**Supplied entries**
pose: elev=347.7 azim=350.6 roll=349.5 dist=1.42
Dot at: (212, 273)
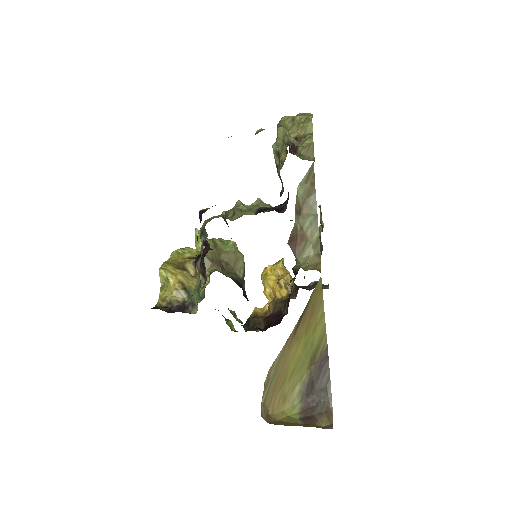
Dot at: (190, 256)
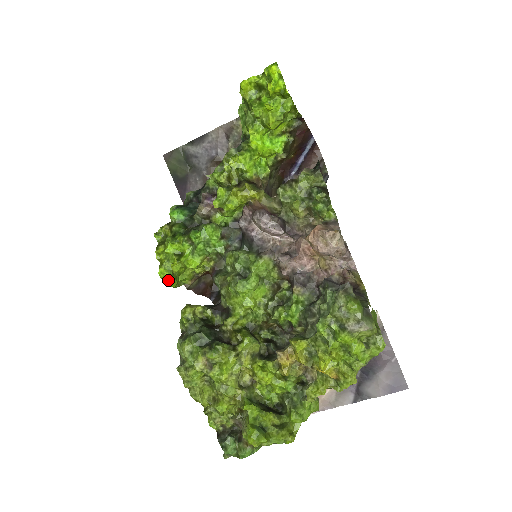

---

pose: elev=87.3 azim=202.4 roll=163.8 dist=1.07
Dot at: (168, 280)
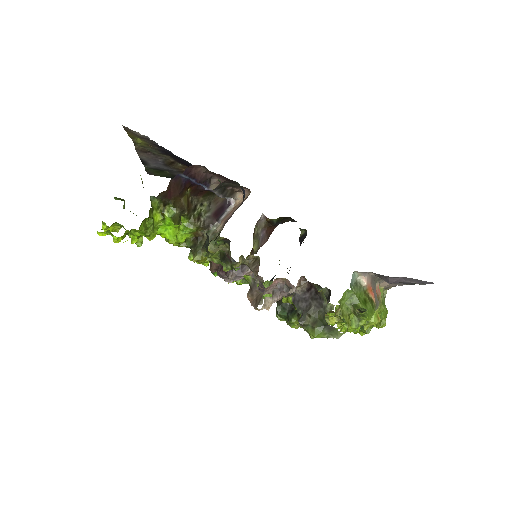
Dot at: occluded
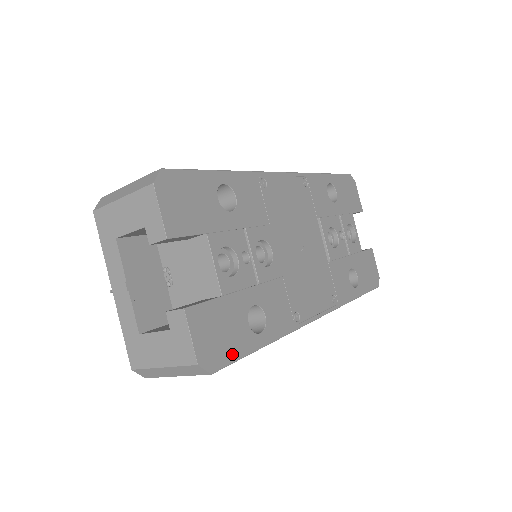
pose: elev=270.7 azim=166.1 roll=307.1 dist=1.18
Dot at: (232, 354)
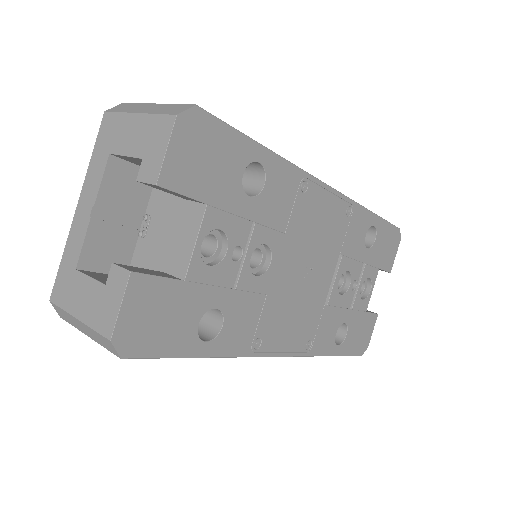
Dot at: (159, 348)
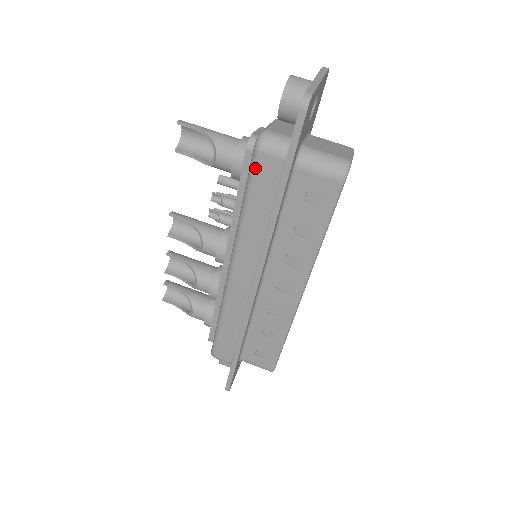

**Problem**
Reproduce the listing lines verbatim, beginning at the line that contains "pose: elev=347.7 azim=350.6" and stopping after the line that contains "Dot at: (190, 256)". Omit the pictures from your answer.

**Task solution**
pose: elev=347.7 azim=350.6 roll=349.5 dist=1.42
Dot at: (212, 273)
Dot at: (190, 256)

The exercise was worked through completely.